* [WHAT YOU NEED TO DO]
Where a line holds the word "peut", copy it from the records.
══════
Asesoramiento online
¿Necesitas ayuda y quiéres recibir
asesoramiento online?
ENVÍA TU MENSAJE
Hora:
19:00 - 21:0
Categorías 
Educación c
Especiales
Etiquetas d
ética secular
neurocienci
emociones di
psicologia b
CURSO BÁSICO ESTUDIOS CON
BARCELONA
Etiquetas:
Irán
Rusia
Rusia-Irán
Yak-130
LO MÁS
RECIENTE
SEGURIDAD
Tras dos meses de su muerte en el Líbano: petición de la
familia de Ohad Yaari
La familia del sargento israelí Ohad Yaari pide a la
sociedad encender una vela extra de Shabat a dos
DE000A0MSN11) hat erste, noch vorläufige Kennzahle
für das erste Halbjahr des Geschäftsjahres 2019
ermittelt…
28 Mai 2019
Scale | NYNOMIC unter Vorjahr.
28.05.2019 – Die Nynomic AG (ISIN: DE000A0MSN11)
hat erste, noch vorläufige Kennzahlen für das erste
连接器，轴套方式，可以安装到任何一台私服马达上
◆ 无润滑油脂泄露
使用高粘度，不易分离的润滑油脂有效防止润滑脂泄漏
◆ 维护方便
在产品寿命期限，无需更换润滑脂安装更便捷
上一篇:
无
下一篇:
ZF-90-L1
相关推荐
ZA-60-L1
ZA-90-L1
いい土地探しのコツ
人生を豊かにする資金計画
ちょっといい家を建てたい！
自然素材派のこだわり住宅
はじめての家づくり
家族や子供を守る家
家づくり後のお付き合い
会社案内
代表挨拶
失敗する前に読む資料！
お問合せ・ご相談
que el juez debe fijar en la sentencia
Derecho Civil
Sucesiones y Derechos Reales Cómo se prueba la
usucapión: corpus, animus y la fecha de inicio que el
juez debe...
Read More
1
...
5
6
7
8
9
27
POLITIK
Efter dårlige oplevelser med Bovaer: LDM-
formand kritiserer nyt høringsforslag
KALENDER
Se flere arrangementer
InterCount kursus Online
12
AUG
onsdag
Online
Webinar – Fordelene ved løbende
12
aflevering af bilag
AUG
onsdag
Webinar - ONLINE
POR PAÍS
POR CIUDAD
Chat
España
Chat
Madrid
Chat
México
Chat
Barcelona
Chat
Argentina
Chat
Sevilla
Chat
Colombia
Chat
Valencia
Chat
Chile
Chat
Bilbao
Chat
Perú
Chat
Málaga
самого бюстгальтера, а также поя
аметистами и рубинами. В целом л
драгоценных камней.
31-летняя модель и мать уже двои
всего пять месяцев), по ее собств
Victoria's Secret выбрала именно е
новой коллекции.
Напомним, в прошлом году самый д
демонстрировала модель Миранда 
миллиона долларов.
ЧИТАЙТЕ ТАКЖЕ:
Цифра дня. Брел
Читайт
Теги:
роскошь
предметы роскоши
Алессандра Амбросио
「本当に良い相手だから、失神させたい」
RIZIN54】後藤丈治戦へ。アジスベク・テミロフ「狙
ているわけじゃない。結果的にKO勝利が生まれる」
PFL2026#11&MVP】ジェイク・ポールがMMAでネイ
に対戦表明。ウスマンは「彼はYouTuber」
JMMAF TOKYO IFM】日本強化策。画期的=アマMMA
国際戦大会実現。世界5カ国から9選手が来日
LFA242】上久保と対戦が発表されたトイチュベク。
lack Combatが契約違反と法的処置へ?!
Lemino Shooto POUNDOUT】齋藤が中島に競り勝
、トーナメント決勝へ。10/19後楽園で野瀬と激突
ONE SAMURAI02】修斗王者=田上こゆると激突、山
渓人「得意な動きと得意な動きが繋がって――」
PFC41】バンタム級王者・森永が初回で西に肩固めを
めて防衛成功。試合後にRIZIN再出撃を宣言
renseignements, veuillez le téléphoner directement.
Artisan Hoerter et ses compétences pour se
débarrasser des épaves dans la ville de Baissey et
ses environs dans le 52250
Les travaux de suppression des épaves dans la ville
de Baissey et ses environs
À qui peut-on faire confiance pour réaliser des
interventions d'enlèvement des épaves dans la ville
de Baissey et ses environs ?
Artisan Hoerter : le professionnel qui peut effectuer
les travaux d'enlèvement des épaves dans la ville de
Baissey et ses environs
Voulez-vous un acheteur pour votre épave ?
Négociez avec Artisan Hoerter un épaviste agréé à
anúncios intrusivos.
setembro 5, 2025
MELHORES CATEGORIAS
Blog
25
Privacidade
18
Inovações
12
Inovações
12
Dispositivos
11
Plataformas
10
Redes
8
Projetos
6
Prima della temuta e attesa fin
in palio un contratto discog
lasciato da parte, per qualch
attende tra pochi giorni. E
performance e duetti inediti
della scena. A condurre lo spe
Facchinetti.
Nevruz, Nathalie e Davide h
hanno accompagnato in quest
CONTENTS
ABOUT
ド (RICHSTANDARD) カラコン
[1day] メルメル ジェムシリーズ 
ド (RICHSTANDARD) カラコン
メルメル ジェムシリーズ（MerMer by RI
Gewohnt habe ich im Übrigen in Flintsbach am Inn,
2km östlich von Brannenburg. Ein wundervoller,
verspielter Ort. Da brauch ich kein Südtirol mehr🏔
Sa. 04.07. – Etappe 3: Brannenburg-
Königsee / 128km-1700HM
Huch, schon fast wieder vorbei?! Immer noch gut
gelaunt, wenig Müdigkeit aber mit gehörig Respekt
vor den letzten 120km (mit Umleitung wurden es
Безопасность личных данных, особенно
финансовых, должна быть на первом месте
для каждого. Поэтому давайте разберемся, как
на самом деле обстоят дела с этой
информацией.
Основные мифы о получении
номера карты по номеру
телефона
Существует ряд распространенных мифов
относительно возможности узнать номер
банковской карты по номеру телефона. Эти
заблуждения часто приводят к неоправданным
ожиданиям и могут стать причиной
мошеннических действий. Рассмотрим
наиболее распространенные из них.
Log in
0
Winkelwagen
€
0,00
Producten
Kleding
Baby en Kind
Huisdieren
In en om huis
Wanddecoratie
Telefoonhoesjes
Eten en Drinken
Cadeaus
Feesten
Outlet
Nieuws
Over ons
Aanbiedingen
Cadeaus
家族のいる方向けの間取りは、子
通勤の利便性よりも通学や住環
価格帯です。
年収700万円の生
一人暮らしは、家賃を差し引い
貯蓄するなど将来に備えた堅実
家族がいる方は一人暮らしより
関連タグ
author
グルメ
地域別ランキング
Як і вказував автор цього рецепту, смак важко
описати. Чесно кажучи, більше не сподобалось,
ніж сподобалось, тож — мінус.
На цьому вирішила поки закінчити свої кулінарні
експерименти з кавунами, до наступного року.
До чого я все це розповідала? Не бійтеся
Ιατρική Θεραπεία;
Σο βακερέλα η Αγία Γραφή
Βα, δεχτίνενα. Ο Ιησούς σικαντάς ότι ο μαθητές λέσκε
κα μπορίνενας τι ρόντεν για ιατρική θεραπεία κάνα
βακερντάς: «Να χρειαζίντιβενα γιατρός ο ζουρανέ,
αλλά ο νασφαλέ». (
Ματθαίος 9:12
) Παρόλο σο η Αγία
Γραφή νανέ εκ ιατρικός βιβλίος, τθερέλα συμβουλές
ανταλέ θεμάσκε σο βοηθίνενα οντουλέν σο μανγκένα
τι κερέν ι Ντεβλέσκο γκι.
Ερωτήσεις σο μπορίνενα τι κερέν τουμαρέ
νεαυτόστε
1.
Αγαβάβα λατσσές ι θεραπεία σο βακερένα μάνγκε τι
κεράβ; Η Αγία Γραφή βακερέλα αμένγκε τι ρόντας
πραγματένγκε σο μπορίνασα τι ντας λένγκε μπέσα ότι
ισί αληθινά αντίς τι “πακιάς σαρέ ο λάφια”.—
══════
* [SOLUTION FOR THIS PROBLEM]
À qui peut-on faire confiance pour réaliser des
Artisan Hoerter : le professionnel qui peut effectuer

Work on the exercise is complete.